Amplification is the process to increase the magnitude of a signal, generally using an amplifier.
Sometimes the amplification can cause a distortion of the signal on the output of the amplifier since there is a very large amplification. We must take into account that an amplifier can not have on its output a higher level of voltage, than the power supply has.
Amplifier and amplification considerations
- If the amplifier is powered by (for example) 12 volts. The output signal cannot have a voltage greater than this.
- To increase the output power of an amplifier, the amount of current that it can supply is usually increased. Remember that: P (power) = V (voltage) x I (current). If the voltage cannot be increased, the current must be increased.
Non amplified wave
- In the case shown in the diagrams, it is seen that the output signal (lower diagram) is greater than that of the input (lower diagram), but additionally it is inverted.
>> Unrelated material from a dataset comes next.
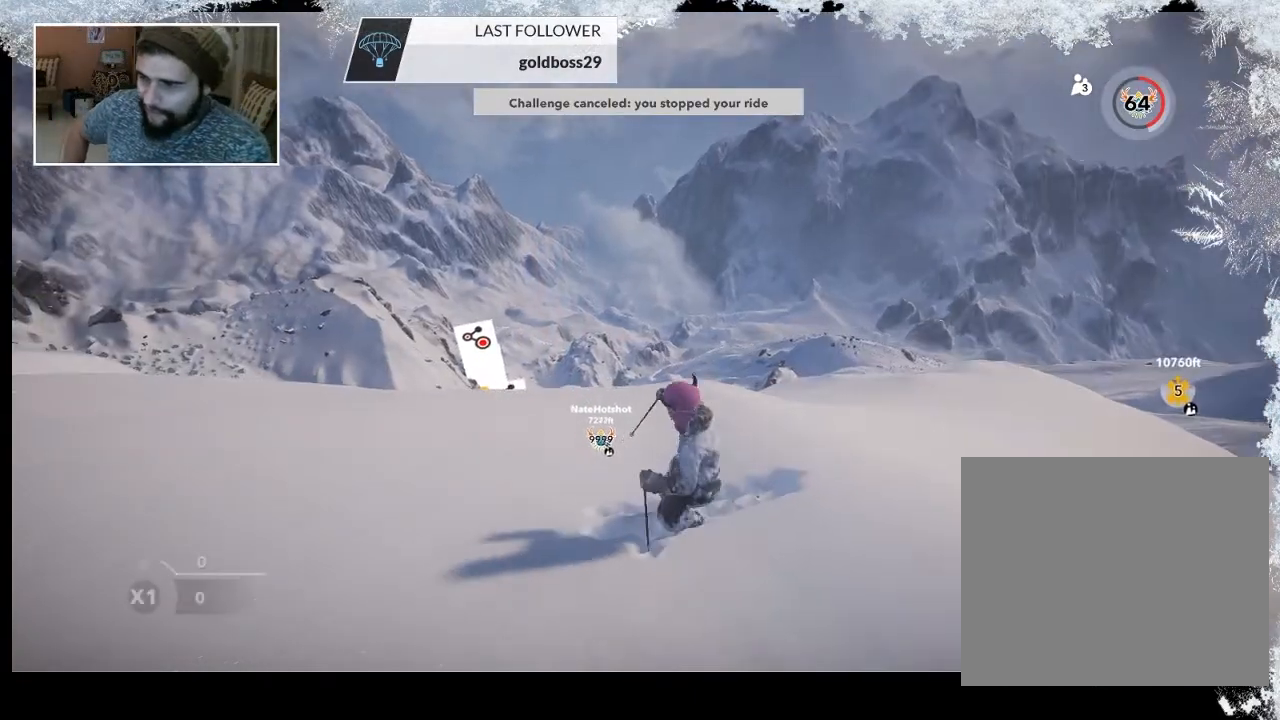
{"buttons": [], "left_stick": "up", "right_stick": "center", "events": []}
Case that sometimes occurs in amplifiers and are called inverting amplifiers.
Well known to all are audio amplifiers. In these cases a very small audio signal that is obtained from a microphone or sound source such as CD or DVD is amplified.
Since the power supply voltage is not very high (in case of transistor amplifiers), the current is amplified. (see previous power formula). The audio amplifier output is applied to one or more speakers that transform the electrical signals into sound waves.